INTENSITY

In her schoolgirl uniform, Ariel looks good too. Vess is pleased to see that she has regularly groomed herself in his absence, as she was instructed. It is not easy for her, taking only sponge baths and shampooing her glorious hair in the sink.

He constructed this room for others, who came before her, none of whom was in residence longer than two months. Until he’d met his Ariel, and learned what an engagingly independent spirit she was, he’d never imagined that he would insist on anyone staying this long. Consequently, a shower had seemed unnecessary.

He had first seen the girl in a newspaper photograph. Though only a tenth-grader, she had been something of a prodigy and had led her Sacramento high school team to victory in a statewide California academic decathlon. She had looked so tender. The newspaper had trembled in his hands when he had seen her, and he had known at once that he must drive to Sacramento and meet her. He’d shot the father. The mother had owned an enormous collection of dolls and had made dolls of her own as a hobby. Vess had beaten her to death with a ventriloquist dummy that had a large, carved maple head as effective as a baseball bat.

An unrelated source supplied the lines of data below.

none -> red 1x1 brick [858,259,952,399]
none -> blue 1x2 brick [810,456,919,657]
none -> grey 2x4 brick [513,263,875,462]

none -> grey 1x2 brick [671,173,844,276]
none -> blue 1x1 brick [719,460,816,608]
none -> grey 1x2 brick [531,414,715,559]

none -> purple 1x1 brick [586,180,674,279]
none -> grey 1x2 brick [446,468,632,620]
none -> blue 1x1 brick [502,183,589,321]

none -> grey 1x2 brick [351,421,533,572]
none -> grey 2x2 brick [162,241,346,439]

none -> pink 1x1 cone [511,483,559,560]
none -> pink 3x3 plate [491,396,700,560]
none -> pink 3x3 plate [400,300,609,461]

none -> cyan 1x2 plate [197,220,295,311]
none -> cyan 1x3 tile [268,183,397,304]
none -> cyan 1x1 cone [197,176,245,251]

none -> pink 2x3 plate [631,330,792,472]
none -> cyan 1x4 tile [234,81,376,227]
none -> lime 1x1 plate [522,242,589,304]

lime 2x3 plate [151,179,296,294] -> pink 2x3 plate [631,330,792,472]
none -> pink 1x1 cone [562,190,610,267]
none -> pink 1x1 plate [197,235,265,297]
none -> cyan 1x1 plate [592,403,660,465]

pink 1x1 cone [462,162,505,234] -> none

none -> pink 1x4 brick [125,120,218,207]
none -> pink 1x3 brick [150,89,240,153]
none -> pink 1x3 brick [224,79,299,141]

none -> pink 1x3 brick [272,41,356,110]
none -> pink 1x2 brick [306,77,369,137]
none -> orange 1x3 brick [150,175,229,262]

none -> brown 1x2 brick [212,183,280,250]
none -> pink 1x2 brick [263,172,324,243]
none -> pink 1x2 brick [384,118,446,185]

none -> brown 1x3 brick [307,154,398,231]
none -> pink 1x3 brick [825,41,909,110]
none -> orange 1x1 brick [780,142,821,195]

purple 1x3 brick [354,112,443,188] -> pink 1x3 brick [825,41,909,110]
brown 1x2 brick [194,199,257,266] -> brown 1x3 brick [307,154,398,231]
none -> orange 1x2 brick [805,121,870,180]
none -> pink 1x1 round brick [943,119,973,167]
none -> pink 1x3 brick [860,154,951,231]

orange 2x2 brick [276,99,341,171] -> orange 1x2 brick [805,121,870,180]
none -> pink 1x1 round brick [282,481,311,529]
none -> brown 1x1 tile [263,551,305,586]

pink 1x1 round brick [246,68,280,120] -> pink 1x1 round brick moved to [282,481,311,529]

“You’re more beautiful than ever,” he tells Ariel, and his voice is muffled by the soundproofing, as if he were speaking from inside a coffin, buried alive.

She does not reply or even acknowledge his presence. She is in her silent mode, as she has been without interruption for more than six months.

“I missed you.”

These days, she never looks at him but stares at a point above his head and off to one side. If he were to stand up from the footstool and move into her line of sight, she would still be looking over his head and to one side, though he would never quite be able to see her eyes shift in avoidance.

“I brought a few things to show you.”

From a shoe box on the floor beside the footstool, he extracts two Polaroid photographs. She will not accept them or turn her eyes to them, but Vess knows that she will examine these mementos after he leaves.

She is not as lost to this world as she pretends to be. They are engaged in a complicated game with high stakes, and she is a good player.

“This first is a picture of a lady named Sarah Templeton, the way she looked before I had her. She was in her forties but very attractive. A lovely woman.”

The armchair is so deep that the seat cushion provides a ledge in front of Ariel on which Vess can place the photograph.

“Lovely,” he repeats.

Ariel doesn’t blink. She is capable of staring fixedly without blinking for surprisingly long periods. Now and then Mr. Vess worries that she will damage her striking blue eyes; corneas require frequent lubrication. Of course, if she goes too long without blinking and her eyes become dangerously dry, the irritation will cause tears to spring up involuntarily.

“This is a second photograph of Sarah, after I was finished with her,” Mr. Vess says, and he also places this picture on the chair. “As you can see if you choose to look, the word lovely doesn’t apply any more. Beauty never lasts. Things change.”

From the shoe box he takes two more photographs.

“This is Sarah’s daughter, Laura. Before. And after. You can see she was beautiful. Like a butterfly. But there’s a worm in every butterfly, you know.”

He places these snapshots on the chair and reaches into the box again.

“This was Laura’s father. Oh, and here’s her brother… and the brother’s wife. They were incidental.”

Finally he brings out the three Polaroids of the young Asian gentleman and the Slim Jim with the bite missing.

“His name is Fuji. Like the mountain in Japan.”

Vess puts two of the three photos on the chair. “I’ll keep one for myself. To eat. And then I’ll be Fuji, with the power of the East and the power of the mountain, and when the time comes for me to do you, you’ll feel both the boy and the mountain in me, and so many other people, all their power. It’ll be very exciting for you, Ariel, so exciting that when it’s over, you won’t even care that you’re dead.”